*** MATERIAL SUPPLIED ***
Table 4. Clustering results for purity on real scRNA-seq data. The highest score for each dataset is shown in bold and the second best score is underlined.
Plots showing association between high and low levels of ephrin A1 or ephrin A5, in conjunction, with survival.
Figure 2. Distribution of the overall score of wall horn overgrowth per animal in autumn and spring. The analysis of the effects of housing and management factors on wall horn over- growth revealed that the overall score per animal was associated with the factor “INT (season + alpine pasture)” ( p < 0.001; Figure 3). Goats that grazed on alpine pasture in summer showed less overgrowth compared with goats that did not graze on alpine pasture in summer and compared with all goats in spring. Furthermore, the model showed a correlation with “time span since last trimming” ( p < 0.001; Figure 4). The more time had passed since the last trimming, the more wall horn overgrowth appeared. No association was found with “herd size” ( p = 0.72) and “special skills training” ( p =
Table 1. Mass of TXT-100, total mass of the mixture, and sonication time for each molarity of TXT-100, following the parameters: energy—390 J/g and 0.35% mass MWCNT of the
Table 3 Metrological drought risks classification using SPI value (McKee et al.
***
*** MATERIAL SUPPLIED ***
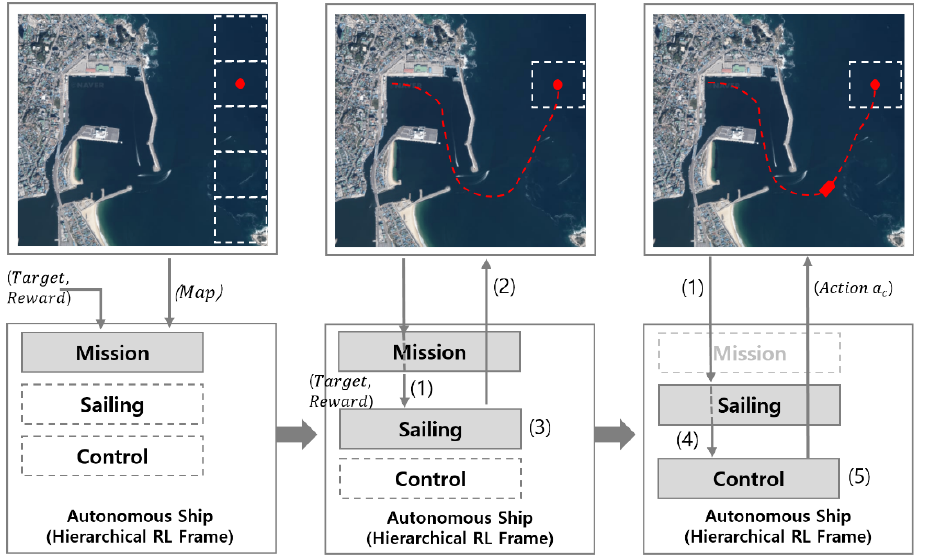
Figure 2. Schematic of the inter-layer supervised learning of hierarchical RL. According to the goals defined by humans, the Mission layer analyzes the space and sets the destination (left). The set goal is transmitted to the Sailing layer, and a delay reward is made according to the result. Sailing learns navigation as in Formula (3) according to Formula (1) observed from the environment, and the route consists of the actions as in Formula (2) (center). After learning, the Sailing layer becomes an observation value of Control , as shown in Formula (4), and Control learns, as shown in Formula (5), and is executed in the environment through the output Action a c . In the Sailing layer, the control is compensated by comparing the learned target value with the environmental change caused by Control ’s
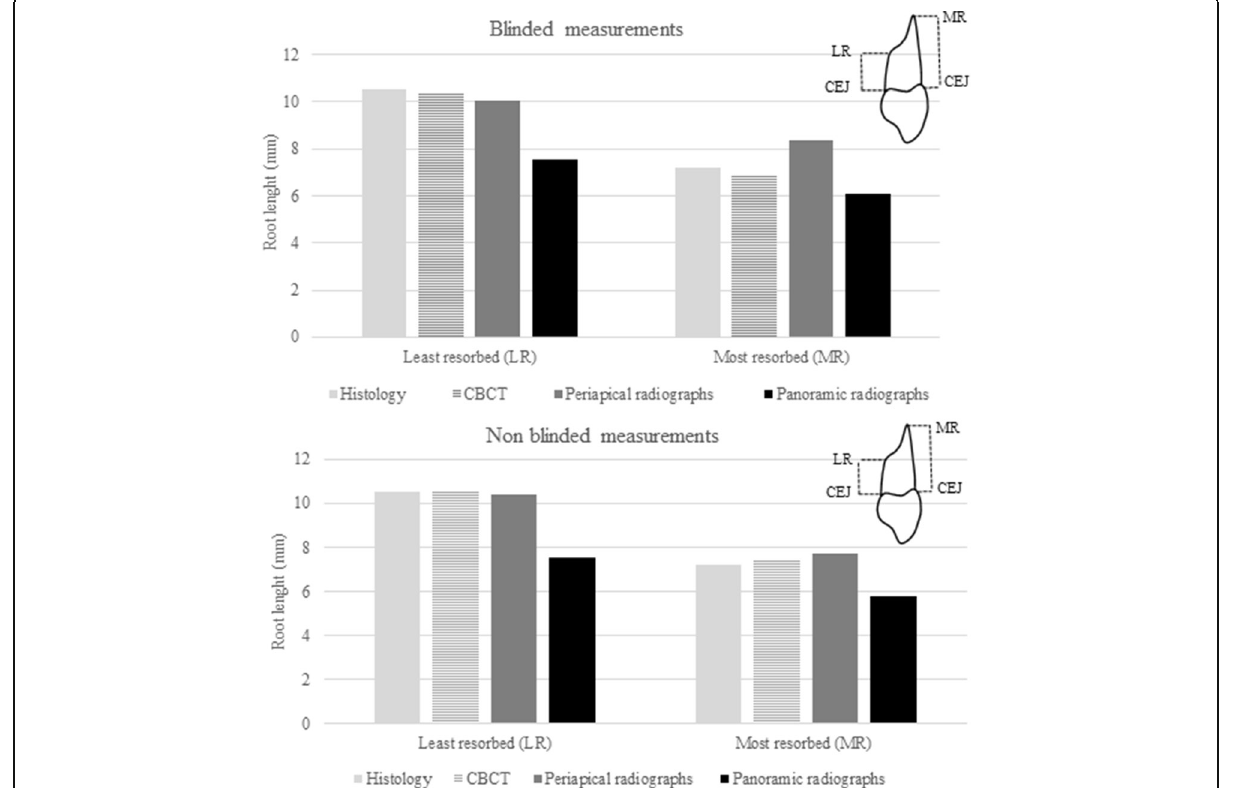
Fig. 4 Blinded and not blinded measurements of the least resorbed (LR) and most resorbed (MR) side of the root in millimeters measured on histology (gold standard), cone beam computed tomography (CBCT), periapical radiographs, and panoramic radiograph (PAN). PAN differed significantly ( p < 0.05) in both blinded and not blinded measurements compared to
***
*** MATERIAL SUPPLIED ***
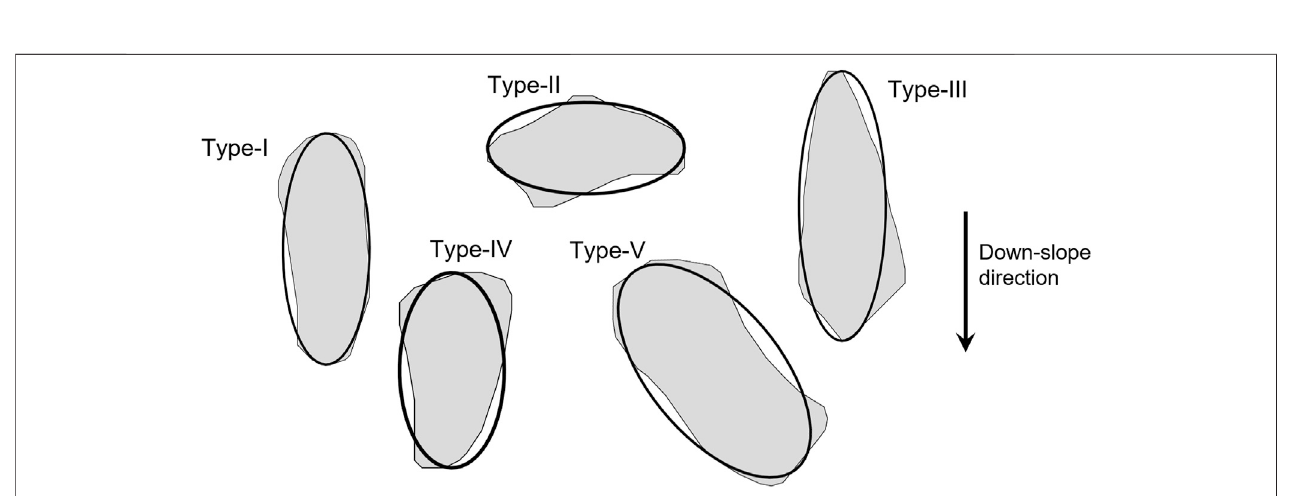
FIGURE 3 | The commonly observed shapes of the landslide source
***
_AIM OF THE EXERCISE_
In the material above, find each line containing the word "Table" and copy it.

_SOLUTION BELOW_
Table 4. Clustering results for purity on real scRNA-seq data. The highest score for each dataset is shown in bold and the second best score is underlined.
Table 1. Mass of TXT-100, total mass of the mixture, and sonication time for each molarity of TXT-100, following the parameters: energy—390 J/g and 0.35% mass MWCNT of the
Table 3 Metrological drought risks classification using SPI value (McKee et al.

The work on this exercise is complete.